Saturday, 12 October 1878
Saturday, 12 October 1878
Il y a des gens qui pensent que parce que c'est maman ce n'est rien et qu'on ne lui doit pas la vulgaire politesse qu'on a pour une personne étrangère.
Pourquoi craignez-vous de contrarier votre père et n'avez-vous aucun souci d'offenser votre mère qui vous a eu pendant quatorze ans sur les bras... Parce que votre repos de chaque jour ne dépend pas d'elle, parce que votre père, vous dirait des grossièretés et des méchancetés et parce que votre mère ne vous dira rien, elle étant à Paris et vous à Poltava ? En vérité si ce ne sont que des pressions de ce genre que subissent votre esprit et votre cœur je vous plains.
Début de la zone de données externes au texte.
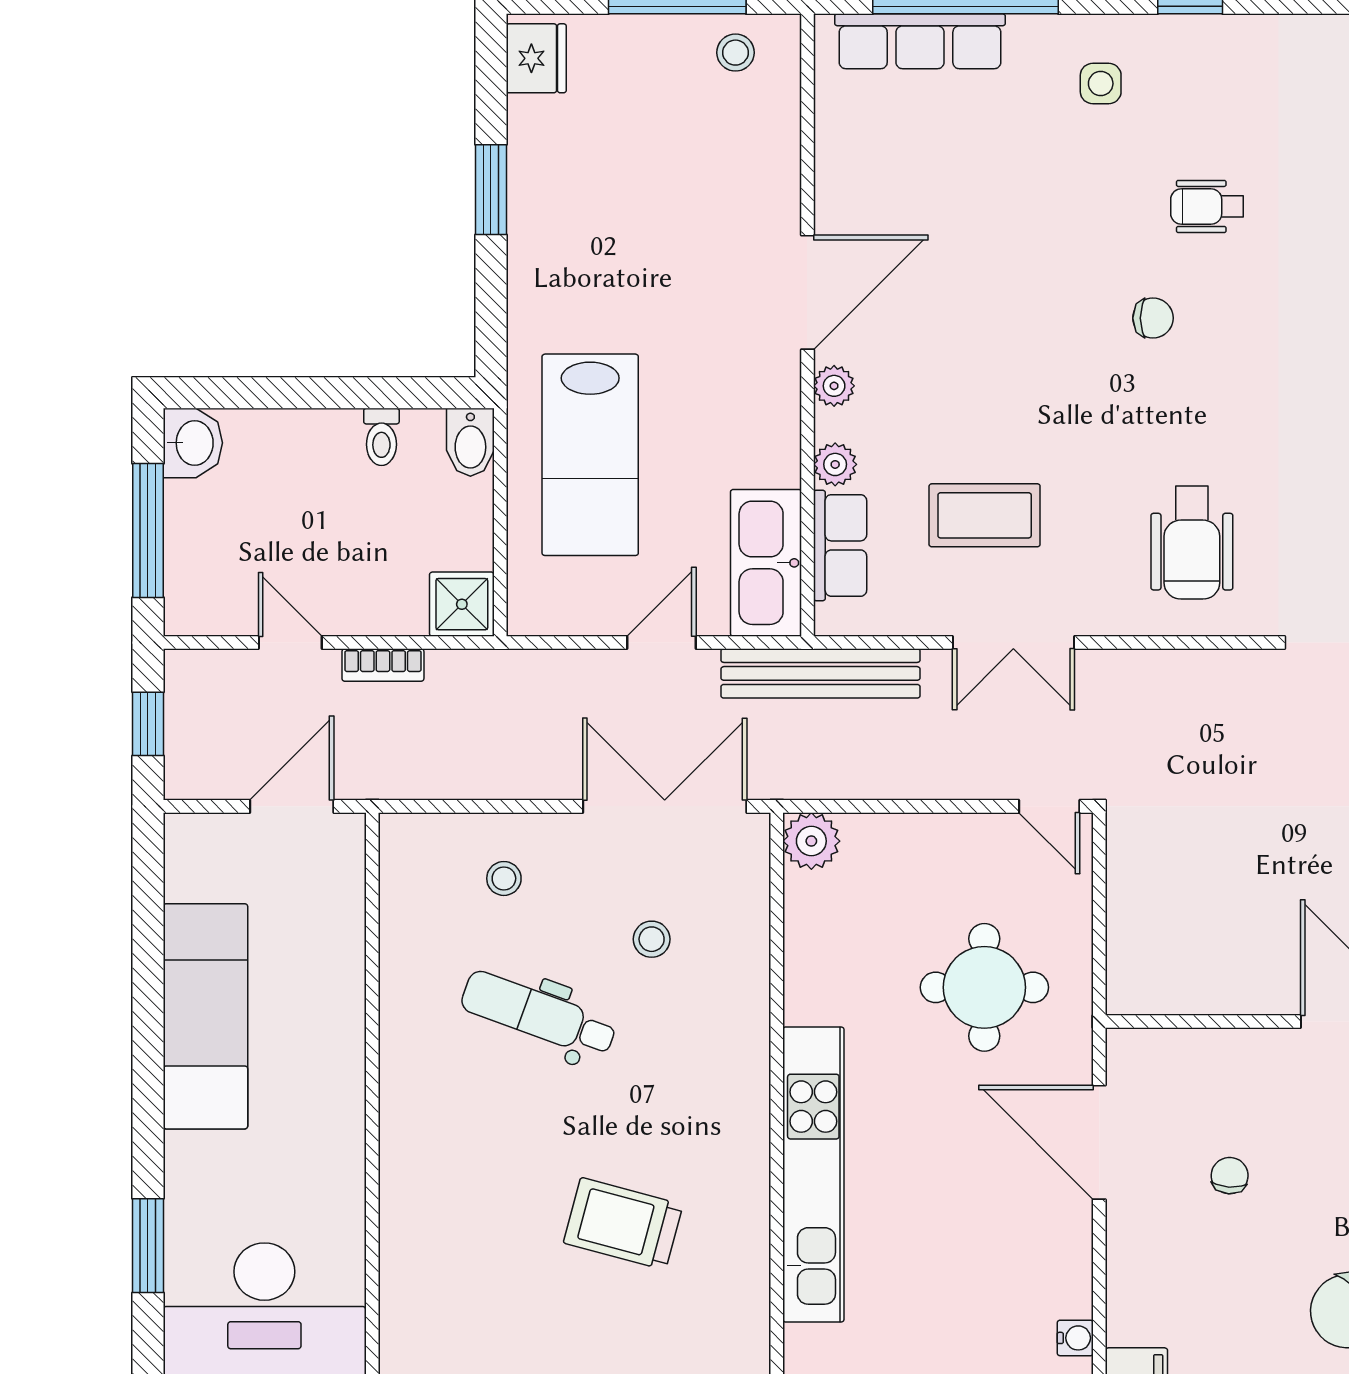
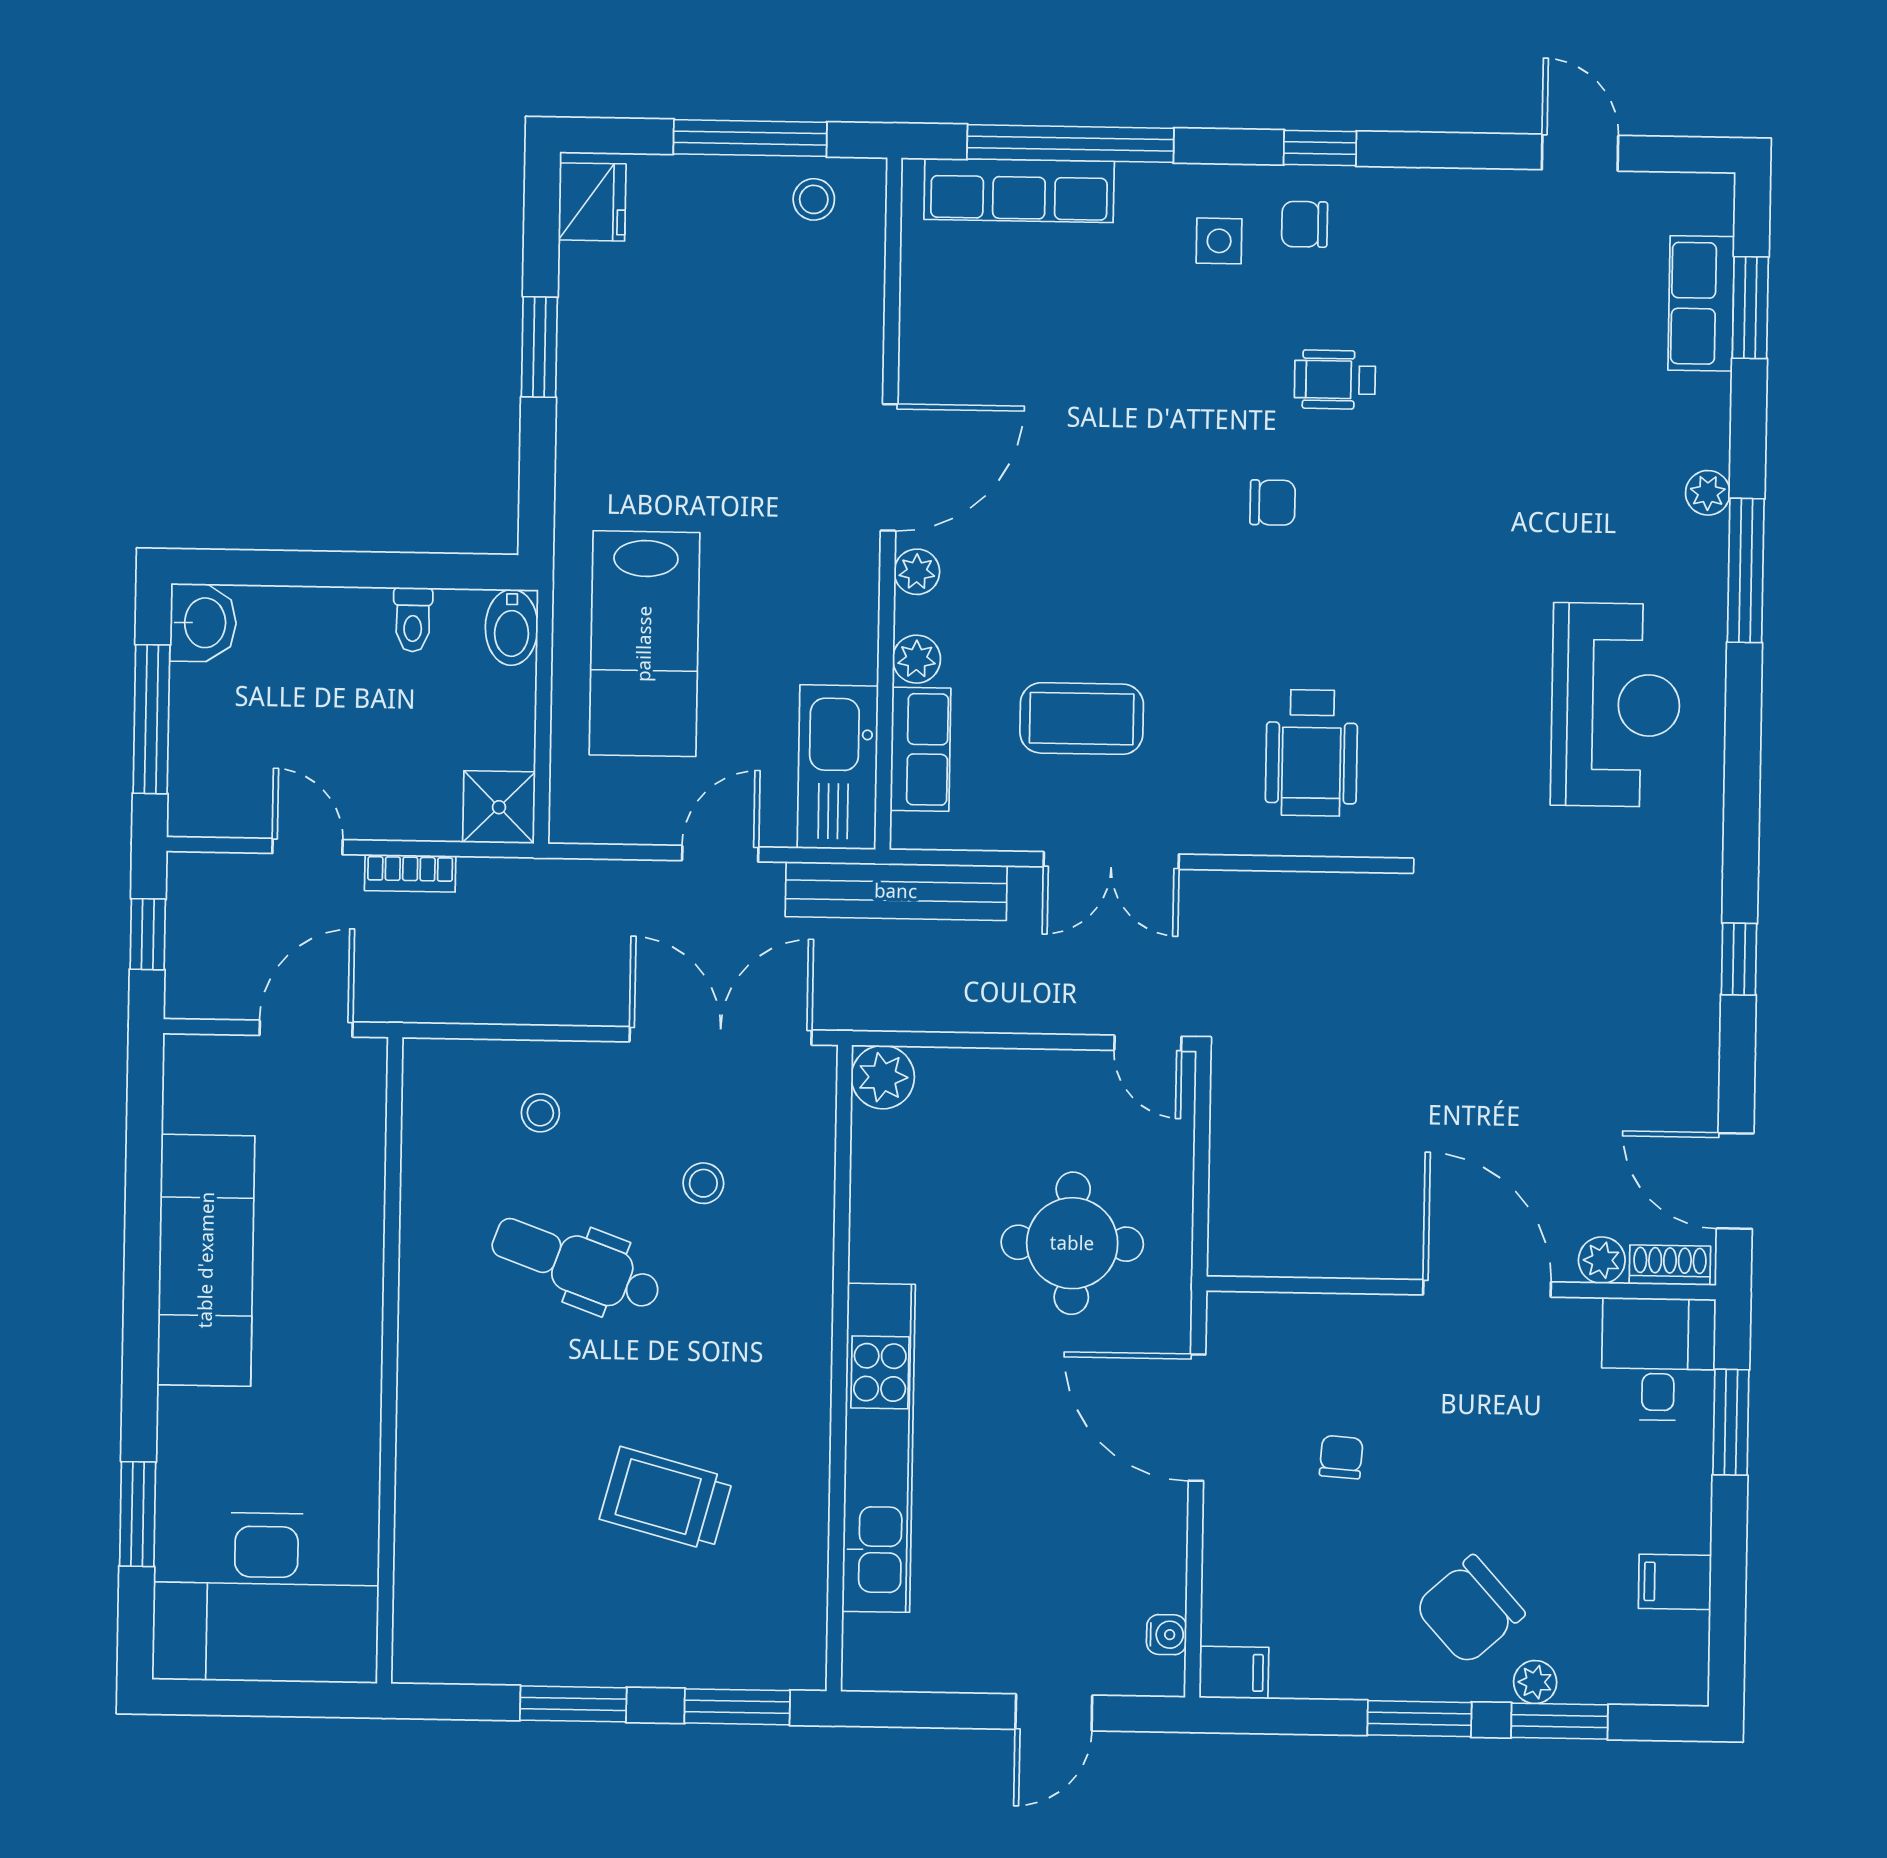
chair: (1177, 67) -> (1305, 224), added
Pour un caprice vous négligez des appels qui auraient fait accourir un autre trop heureux de voir que sa mère l'aime et désire le voir.
Mon académie a été trouvée très bien, très bien, très bien.
- Ah ! vous êtes bien organisée vous, et si vous travaillez vous ferez ce que vous voudrez.
Je suis blasée sur les louanges, (je dis blasée pour la forme), et la preuve que Robert-Fleury ne ment pas c'est qu'on m'envie de tous côtés. Et c'est bête... mais cela me fait de la peine. Il faut qu'l y ait quelque chose pour qu'on me dise de telles choses chaque fois, un homme aussi sérieux et consciencieux que Robert-Fleury. Quant à Julian il dit que si je savais tout ce qu'on dit de moi cela me tournerait la tête.
- Cela vous griserait Mlle Marie, dit la bonne.
Je crains toujours que ceux qui me liront ne pensent qu'on me flatte parce que je suis riche. Cela ne fait rien, je ne paye pas plus que les autres et les autres ont des protections, des amitiés, des parentés avec les professeurs. D'ailleurs à l'heure où vous me lirez il n'y aura plus de doutes sur ce que je vaudrai. Ah ! il faut bien que je sois compensée de ce côté !
C'est bon de voir le respect qu'on vous accorde pour votre mérite personnel.